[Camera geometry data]
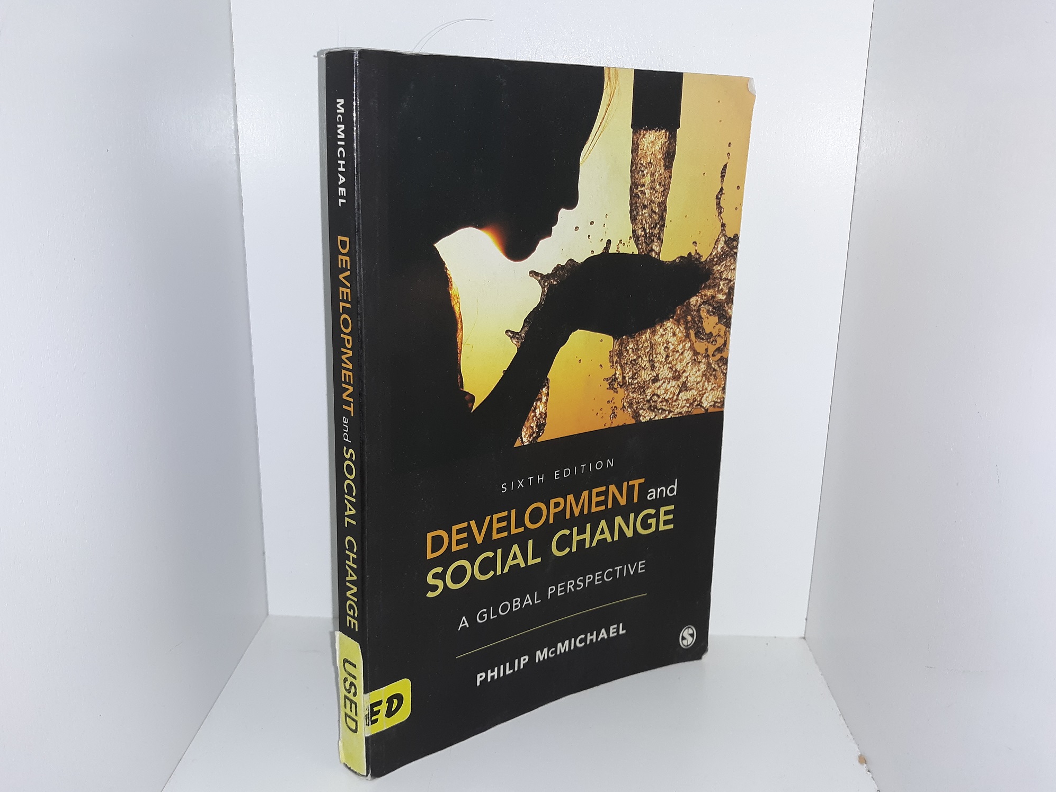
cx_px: 517
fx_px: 885
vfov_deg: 48.2
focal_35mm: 29
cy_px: 398
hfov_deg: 61.7
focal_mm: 3.7
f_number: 1.7
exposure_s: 1/120
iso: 50
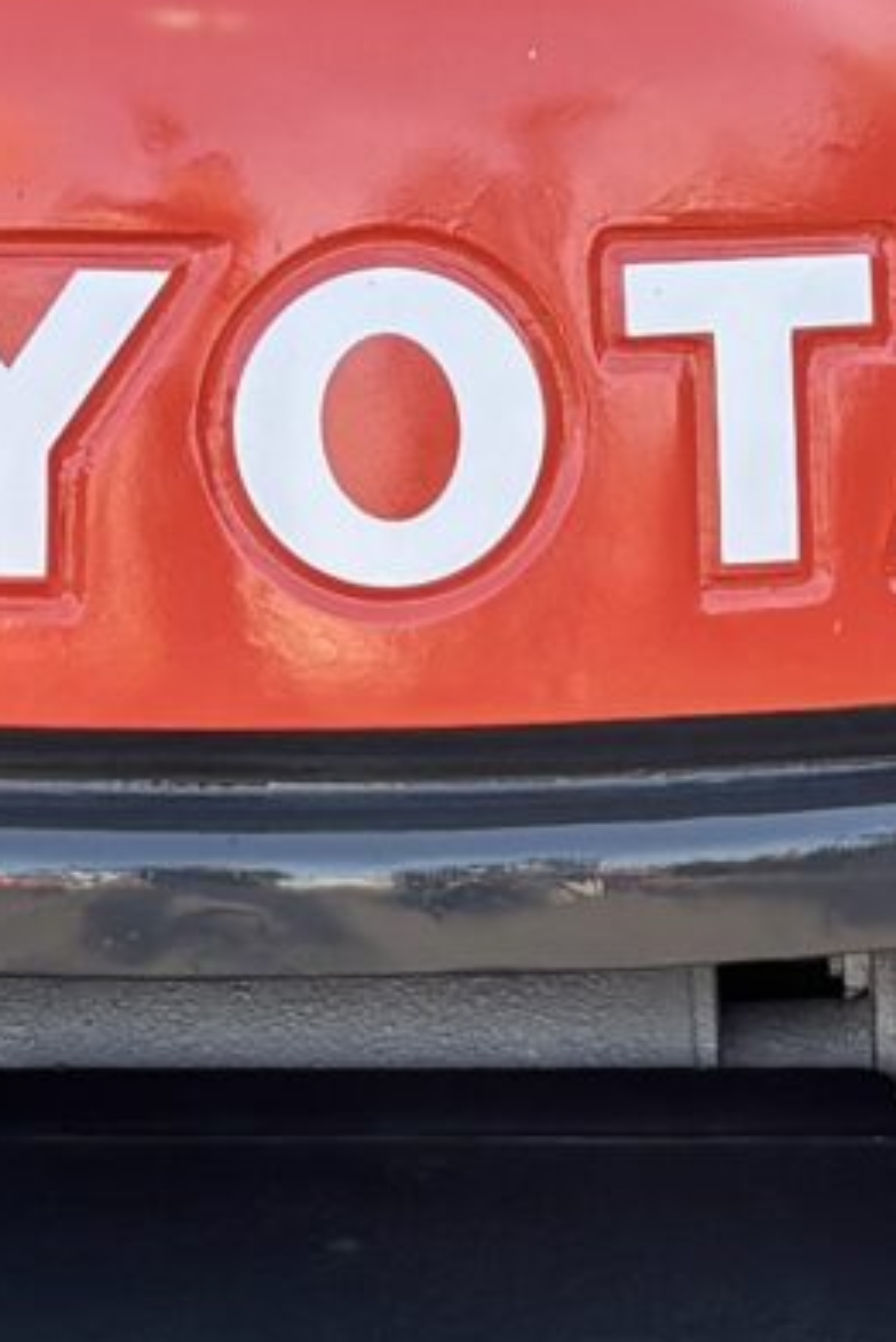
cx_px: 254
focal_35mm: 177
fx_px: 6602
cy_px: -182
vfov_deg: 11.4
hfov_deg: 7.8
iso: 50
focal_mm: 5.96
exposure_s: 1/326
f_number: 1.6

## Work instruction
Give the entries again word for word, but skip the pictures.

## Written solution
cx_px: 517
fx_px: 885
vfov_deg: 48.2
focal_35mm: 29
cy_px: 398
hfov_deg: 61.7
focal_mm: 3.7
f_number: 1.7
exposure_s: 1/120
iso: 50
cx_px: 254
focal_35mm: 177
fx_px: 6602
cy_px: -182
vfov_deg: 11.4
hfov_deg: 7.8
iso: 50
focal_mm: 5.96
exposure_s: 1/326
f_number: 1.6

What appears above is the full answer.